- **WHAT NEEDS TO BE DONE**:
Lines holding the string "дискретным" are the ones to copy from this listing.

- **SUPPLIED RECORDS**:
☆ ☆ ☆

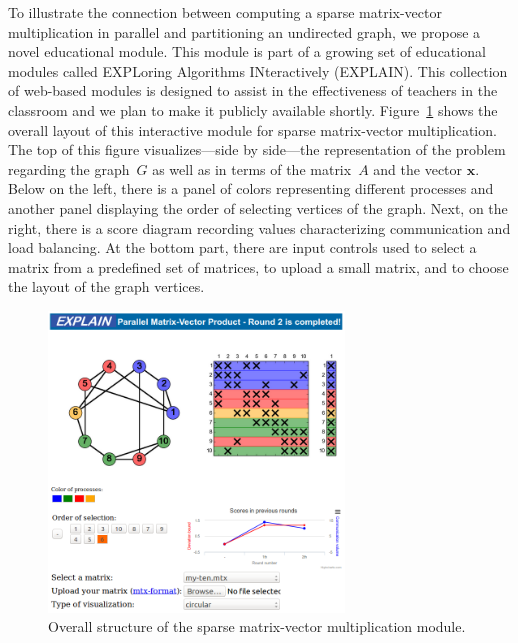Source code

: \documentclass[12pt, twoside,a4paper,toc=bibliography]{scrbook}
\newcommand{\mat}[1]{\ensuremath{#1}}
\newcommand{\vek}[1]{{\ensuremath{\mathbf #1}}}
\begin{document}
To illustrate the connection between computing a sparse matrix-vector multiplication in
parallel and partitioning an undirected graph, we propose a novel educational module.
This module is part of a growing set of educational modules called EXPLoring Algorithms
INteractively (EXPLAIN). This collection of web-based modules is designed to assist in
the effectiveness of teachers in the classroom and we plan to make it publicly available
shortly. Figure~\ref{f.explain.matvec} shows the overall layout of this interactive
module for sparse matrix-vector multiplication. The top of this figure visualizes---side by side---the representation of the problem regarding the graph~$G$ as well as in terms
of the matrix~\mat{A} and the vector \vek{x}. Below on the left, there is a panel of
colors representing different processes and another panel displaying the order of
selecting vertices of the graph. Next, on the right, there is a score diagram recording
values characterizing communication and load balancing. At the bottom part, there are
input controls used to select a matrix from a predefined set of matrices, to upload a
small matrix, and to choose the layout of the graph vertices.


\begin{figure}
\centering
\includegraphics[width=0.7\textwidth]{final}
\caption{Overall structure of the sparse matrix-vector multiplication module.}
\label{f.explain.matvec}
\end{figure}
\end{document}
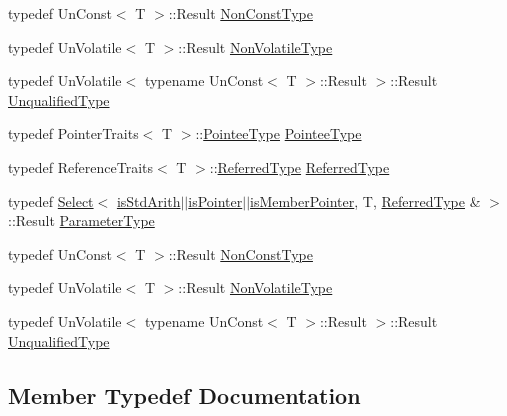 \begin{DoxyCompactItemize}
\item 
typedef Un\+Const$<$ T $>$\+::Result \mbox{\hyperlink{classUtil_1_1TypeTraits_a4fd9a7bd65b33d0ac3e035024ff0d8f0}{Non\+Const\+Type}}
\item 
typedef Un\+Volatile$<$ T $>$\+::Result \mbox{\hyperlink{classUtil_1_1TypeTraits_a8ffbb0166d5a321e021ac2171f2d4981}{Non\+Volatile\+Type}}
\item 
typedef Un\+Volatile$<$ typename Un\+Const$<$ T $>$\+::Result $>$\+::Result \mbox{\hyperlink{classUtil_1_1TypeTraits_a9d25b7cafbc7acafa3275b5fe5a04ee0}{Unqualified\+Type}}
\item 
typedef Pointer\+Traits$<$ T $>$\+::\mbox{\hyperlink{classUtil_1_1TypeTraits_aa964d0cd9ee331e0d2d814a33bb93614}{Pointee\+Type}} \mbox{\hyperlink{classUtil_1_1TypeTraits_aa964d0cd9ee331e0d2d814a33bb93614}{Pointee\+Type}}
\item 
typedef Reference\+Traits$<$ T $>$\+::\mbox{\hyperlink{classUtil_1_1TypeTraits_a89aec1a9db97b7f70e59b6738c5df4f9}{Referred\+Type}} \mbox{\hyperlink{classUtil_1_1TypeTraits_a89aec1a9db97b7f70e59b6738c5df4f9}{Referred\+Type}}
\item 
typedef \mbox{\hyperlink{structUtil_1_1Select}{Select}}$<$ \mbox{\hyperlink{classUtil_1_1TypeTraits_abfcd1f4b7a5011b6ea8b965d1b46e54ea3017f19abc6084d7e144891aaf5adb0f}{is\+Std\+Arith}}$\vert$$\vert$\mbox{\hyperlink{classUtil_1_1TypeTraits_ad589492a3d9a9a4fd5154de3efb032c1a0813f58ed7af0a00a07d0ba641cc3bba}{is\+Pointer}}$\vert$$\vert$\mbox{\hyperlink{classUtil_1_1TypeTraits_aee8735f108bb235c2d59b8b823e04086abe04caa758890fee25930d96123265d2}{is\+Member\+Pointer}}, T, \mbox{\hyperlink{classUtil_1_1TypeTraits_a89aec1a9db97b7f70e59b6738c5df4f9}{Referred\+Type}} \& $>$\+::Result \mbox{\hyperlink{classUtil_1_1TypeTraits_a36b64fb2fc53ff32a8465e8862632db6}{Parameter\+Type}}
\item 
typedef Un\+Const$<$ T $>$\+::Result \mbox{\hyperlink{classUtil_1_1TypeTraits_a4fd9a7bd65b33d0ac3e035024ff0d8f0}{Non\+Const\+Type}}
\item 
typedef Un\+Volatile$<$ T $>$\+::Result \mbox{\hyperlink{classUtil_1_1TypeTraits_a8ffbb0166d5a321e021ac2171f2d4981}{Non\+Volatile\+Type}}
\item 
typedef Un\+Volatile$<$ typename Un\+Const$<$ T $>$\+::Result $>$\+::Result \mbox{\hyperlink{classUtil_1_1TypeTraits_a9d25b7cafbc7acafa3275b5fe5a04ee0}{Unqualified\+Type}}
\end{DoxyCompactItemize}


\subsection{Member Typedef Documentation}
\mbox{\label{classUtil_1_1TypeTraits_a4fd9a7bd65b33d0ac3e035024ff0d8f0}} 
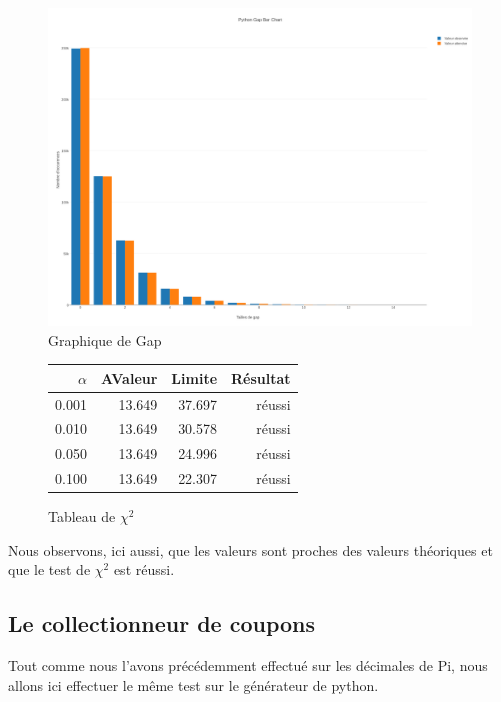 \documentclass[10pt,a4paper]{article}
\begin{document}
\begin{figure}[h]
\centering
\includegraphics[scale=0.20]{../chart_images/python_gap_bar_chart.png}
\caption{Graphique de Gap}
\end{figure}

\begin{figure}[h]
	\centering
	\begin{tabular}{|r|r|r|r|}
		\hline
		$\alpha$ & AValeur & Limite & Résultat\\
		\hline
		0.001 & 13.649 & 37.697 & réussi\\
		0.010 & 13.649 & 30.578 & réussi\\
		0.050 & 13.649 & 24.996 & réussi\\
		0.100 & 13.649 & 22.307 & réussi\\
		\hline
	\end{tabular}
	\caption{Tableau de $\chi^2$}
\end{figure}


\newpage

Nous observons, ici aussi, que les valeurs sont proches des valeurs théoriques et que le test de $\chi^2$  est réussi.

\newpage

\subsection{Le collectionneur de coupons}

Tout comme nous l'avons précédemment effectué sur les décimales de Pi, nous allons ici effectuer le même test sur le générateur de python.
\end{document}
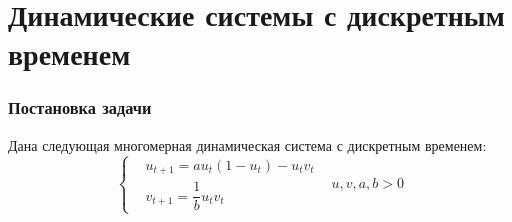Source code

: \part{Динамические системы с дискретным временем}
\section{Постановка задачи}
Дана следующая многомерная динамическая система с дискретным временем:
\begin{equation}
    \left\{
    \begin{aligned}
        &u_{t+1} = au_t(1 - u_t) - u_tv_t&\\
        &v_{t+1} = \dfrac{1}{b}u_tv_t&
    \end{aligned}
    \right.u, v, a, b > 0
\end{equation}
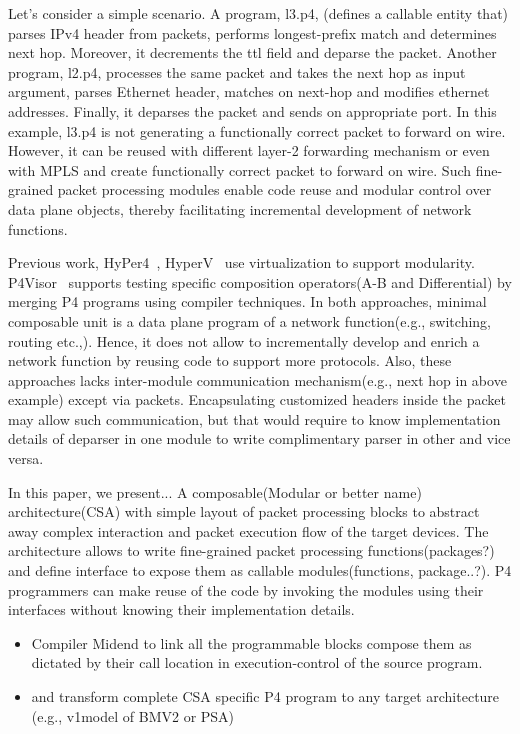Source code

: \documentclass[10pt,sigconf,letterpaper,anonymous]{acmart}
\begin{document}
Let's consider a simple scenario. A program, l3.p4, (defines a callable entity that) parses IPv4 header from packets, performs longest-prefix match and determines next hop. 
Moreover, it decrements the ttl field and deparse the packet. 
Another program, l2.p4, processes the same packet and takes the next hop as input argument, parses Ethernet header, matches on next-hop and modifies ethernet addresses.
Finally, it deparses the packet and sends on appropriate port.
In this example, l3.p4 is not generating a functionally correct packet to forward on wire. 
However, it can be reused with different layer-2 forwarding mechanism or even with MPLS and create functionally correct packet to forward on wire.
Such fine-grained packet processing modules enable code reuse and modular control over data plane objects, thereby facilitating incremental development of network functions. 

                        



Previous work, HyPer4~\cite{Hancock:2016:HUP:2999572.2999607}, HyperV~\cite{8038396} use virtualization to support modularity.
P4Visor~\cite{Zheng:2018:PLV:3281411.3281436} supports testing specific composition operators(A-B and Differential) by merging P4 programs using compiler techniques.
In both approaches, minimal composable unit is a data plane program of a network function(e.g., switching, routing etc.,). 
Hence, it does not allow to incrementally develop and enrich a network function by reusing code to support more protocols.
Also, these approaches lacks inter-module communication mechanism(e.g., next hop in above example) except via packets.
Encapsulating customized headers inside the packet may allow such communication, but that would require to know
implementation details of deparser in one module to write complimentary parser in other and vice versa. 


In this paper, we present...
A composable(Modular or better name) architecture(CSA) with simple layout of packet processing blocks to abstract away complex interaction and packet execution flow of the target devices.
The architecture allows to write fine-grained packet processing functions(packages?) and define interface to expose them as callable modules(functions, package..?).
P4 programmers can make reuse of the code by invoking the modules using their interfaces without knowing their implementation details.
\begin{itemize}
 \item Compiler Midend to link all the programmable blocks compose them as dictated by their call location in execution-control of the source program.
 \item and transform complete CSA specific P4 program to any target architecture (e.g., v1model of BMV2 or PSA)
\end{itemize}
\end{document}
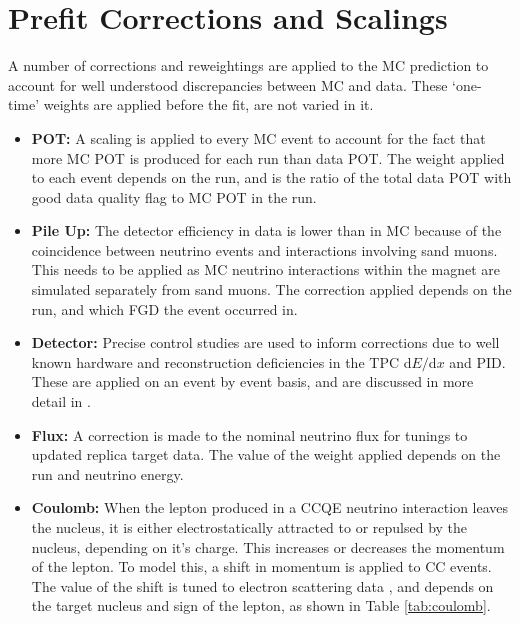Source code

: \section{Prefit Corrections and Scalings}\label{sec:corr}

A number of corrections and reweightings are applied to the MC prediction to account for well understood discrepancies between MC and data. These `one-time' weights are applied before the fit, are not varied in it. 

\begin{itemize}

\item \textbf{POT: } A scaling is applied to every MC event to account for the fact that more MC POT is produced for each run than data POT. The weight applied to each event depends on the run, and is the ratio of the total data POT with good data quality flag to MC POT in the run.

\item \textbf{Pile Up: } The detector efficiency in data is lower than in MC because of the coincidence between neutrino events and interactions involving sand muons. This needs to be applied as MC neutrino interactions within the magnet are simulated separately from sand muons. The correction applied depends on the run, and which FGD the event occurred in.

\item \textbf{Detector: } Precise control studies are used to inform corrections due to well known hardware and reconstruction deficiencies in the TPC d$E/$d$x$ and PID. These are applied on an event by event basis, and are discussed in more detail in \cite{tn212}.

\item \textbf{Flux: } A correction is made to the nominal neutrino flux for tunings to updated replica target data. The value of the weight applied depends on the run and neutrino energy.

\item \textbf{Coulomb: } When the lepton produced in a CCQE neutrino interaction leaves the nucleus, it is either electrostatically attracted to or repulsed by the nucleus, depending on it's charge. This increases or decreases the momentum of the lepton. To model this, a shift in momentum is applied to CC events. The value of the shift is tuned to electron scattering data \cite{coulombcorr}, and depends on the target nucleus and sign of the lepton, as shown in Table \ref{tab:coulomb}.


\end{itemize}
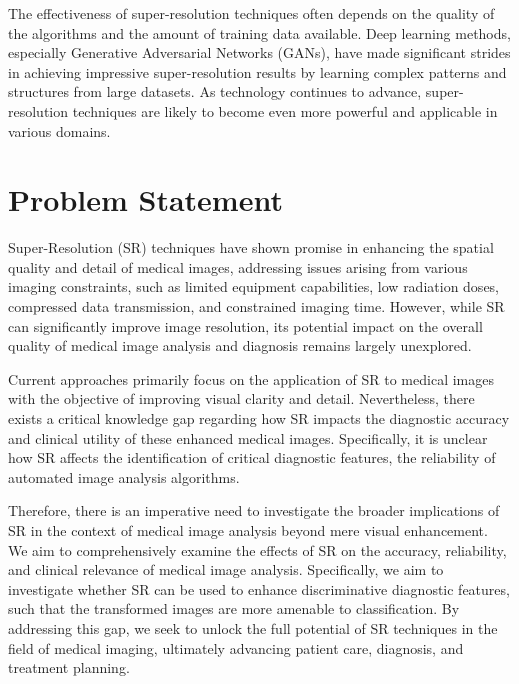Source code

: \documentclass[10pt,twocolumn,letterpaper]{article}
\begin{document}
The effectiveness of super-resolution techniques often depends on the quality of the algorithms and the amount of training data available. Deep learning methods, especially Generative Adversarial Networks (GANs), have made significant strides in achieving impressive super-resolution results by learning complex patterns and structures from large datasets. As technology continues to advance, super-resolution techniques are likely to become even more powerful and applicable in various domains.

\section{Problem Statement}
\label{sec:problem}

Super-Resolution (SR) techniques have shown promise in enhancing the spatial quality and detail of medical images, addressing issues arising from various imaging constraints, such as limited equipment capabilities, low radiation doses, compressed data transmission, and constrained imaging time. However, while SR can significantly improve image resolution, its potential impact on the overall quality of medical image analysis and diagnosis remains largely unexplored.

Current approaches primarily focus on the application of SR to medical images with the objective of improving visual clarity and detail. Nevertheless, there exists a critical knowledge gap regarding how SR impacts the diagnostic accuracy and clinical utility of these enhanced medical images. Specifically, it is unclear how SR affects the identification of critical diagnostic features, the reliability of automated image analysis algorithms.

Therefore, there is an imperative need to investigate the broader implications of SR in the context of medical image analysis beyond mere visual enhancement. We aim to comprehensively examine the effects of SR on the accuracy, reliability, and clinical relevance of medical image analysis. Specifically, we aim to investigate whether SR can be used to enhance discriminative diagnostic features, such that the transformed images are more amenable to classification. By addressing this gap, we seek to unlock the full potential of SR techniques in the field of medical imaging, ultimately advancing patient care, diagnosis, and treatment planning.

\end{document}
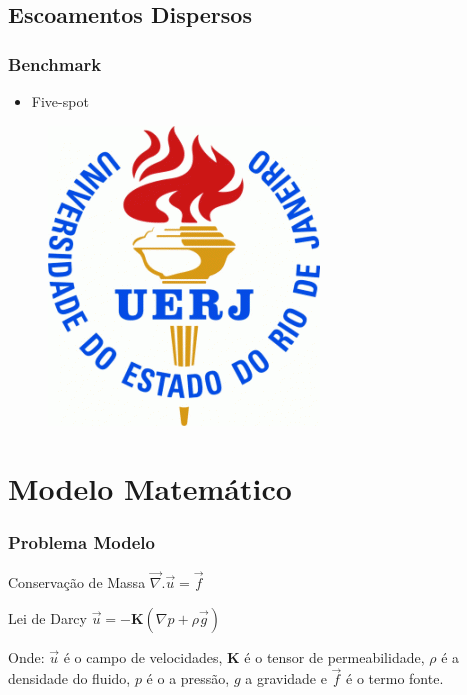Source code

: \documentclass{beamer}
\begin{document}
\subsection{Escoamentos Dispersos}
\begin{frame}
\frametitle{Benchmark}
\begin{itemize}
 \item Five-spot
\end{itemize}
\begin{figure}
\includegraphics[height=0.550\linewidth]{figure/UERJ.png}
\end{figure}
\end{frame}

\section{Modelo Matemático}
\begin{frame}
 \frametitle{Problema Modelo}
\begin{block}{Conservação de Massa}
\centering
$\vec{\nabla}.\vec{u}=\vec{f}$
\end{block}

\begin{block}{Lei de Darcy}
\centering
$\vec{u} = -\mathbf{K} (\nabla p+\rho \vec{g})$
\end{block}

 Onde: $\vec{u}$ é o campo de velocidades, $\mathbf{K}$ é o tensor de permeabilidade, $\rho$ é a densidade do fluido, 
 $p$ é o a pressão, $g$ a gravidade e $\vec{f}$ é o termo fonte.
\end{frame}
\end{document}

☆ ☆ ☆

- **REPLY**:
: \part{Динамические системы с дискретным временем}
Дана следующая многомерная динамическая система с дискретным временем:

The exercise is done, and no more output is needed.